Harvard Study; Loose Copyright Law is a Good Thing

Here in the UK a recent ‘Digital Britain’ report by Lord Carter, the minister for communications, technology and broadcasting, was unveiled.  Started in October 2008, it was to be the definitive word on digital media, communications and government policy.  In it was a number of pronouncements, including this one;

In relation to rights, the Government believes piracy of intellectual property for profit is theft and will be pursued as such through the criminal law. The civil infringement of taking someone else’s intellectual property or passing it on to others through file-sharing without any compensating payment is, in plain English, wrong. However, the Government also believes, and the evidence suggests, that most people, given a reasonable choice would much prefer not to do wrong or break the law. The objective of the Government’s policy is therefore three-fold. Firstly, to provide a framework that encourages the growth of legal markets for downloading that are inexpensive, convenient and easily accessible for consumers.

This came on the back of another report about online piracy by the Centre for Information Behaviour and the Evaluation of Research, which generated a slew of stories and lurid headlines;

“Estimates as to the overall lost revenues if we include all creative industries whose products can be copied digitally, or counterfeited, reach £10bn (IP rights, 2004), conservatively, as our figure is from 2004, and a loss of 4,000 jobs.”

The convergent summary of these two reports appears to be that copyright violation is wrong and is costing the creative industries money.  But it appears to me on both of these points that there are fundamental assumptions being made here that are incorrect.  Thankfully, in regard to the Centre for Information Behaviour and the Evaluation of Research, blogger Ben Goldacre took them to task for both sloppy reporting and unproven claims;

“What is the origin of this conservative figure? I hunted down the full Ciber documents, found the references section, and followed the web link, which led to a 2004 press release from a private legal firm called Rouse who specialise in intellectual property law. This press release was not about the £10bn figure. It was, in fact, a one-page document, which simply welcomed the government setting up an intellectual property theft strategy.
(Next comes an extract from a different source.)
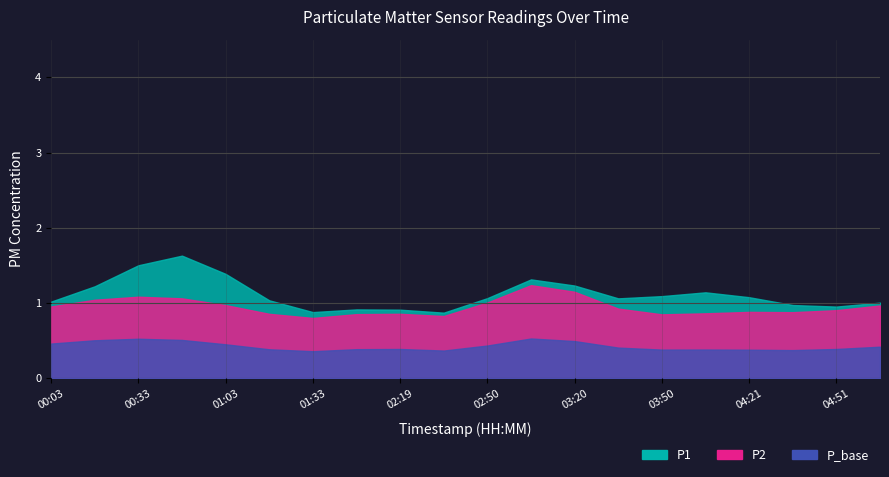

True or false: P2 has more than 2 interior local peaks.

True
In a short section headed ‘background’, among five other points, it says: ‘Rights owners have estimated that last year alone counterfeiting and piracy cost the UK economy £10bn and 4,000 jobs.’ An industry estimate, as an aside, in a press release. Genius.”

Ben also challenged the claims over the lost per illegal download; the research makes huge assumptions – each download is equivalent to a lost sale, not only a lost sale, but a full price one worth around £25.  Indeed, to take this point further, is it not an assumption that an illegal download is a loss at all?

Interestingly a new draft study by Oberholzer-Gee & Strumpf of Harvard Business School challenges these assumptions too;

As our survey indicates, the empirical evidence on sales displacement is mixed. While some studies find evidence of a substitution effect, other findings, in particular the papers using actual file-sharing data, suggest that piracy and music sales are largely unrelated.

In addition, that leads us to ask that if the assumptions around lost sales are both over-priced and incorrect, what about Lord Carter’s basic statement that filesharing is simply ‘wrong’?  Here again, Oberholzer-Gee & Strump’s paper suggests that it is not quite that simple;

[We] do not yet have a full understanding of the mechanisms by which file sharing may have altered the incentives to produce entertainment. However, in the industry with the largest purported impact – music – consumer access to recordings has vastly improved since the advent of file haring. Since 2000, the number of recordings produced has more than doubled. In our view, this makes it difficult to argue that weaker copyright protection has had a negative impact on artists’ incentives to be creative.

The study also notes the same outcome being observed for films, books and games – if filesharing impacted production, then as p2p grew, productions would fall – and that is simply not shown by the data.  In all areas of media the number of productions is growing.  The authors note that digital technology, while raising the issue of piracy, also lowers production and distribution costs.

This suggests that Lord Carter is wrong; that filesharing is not ‘wrong’, that indeed something dramatic is happening to media production that peer-involvement in, even at a distributive level, is leading to a dramatic increase in output.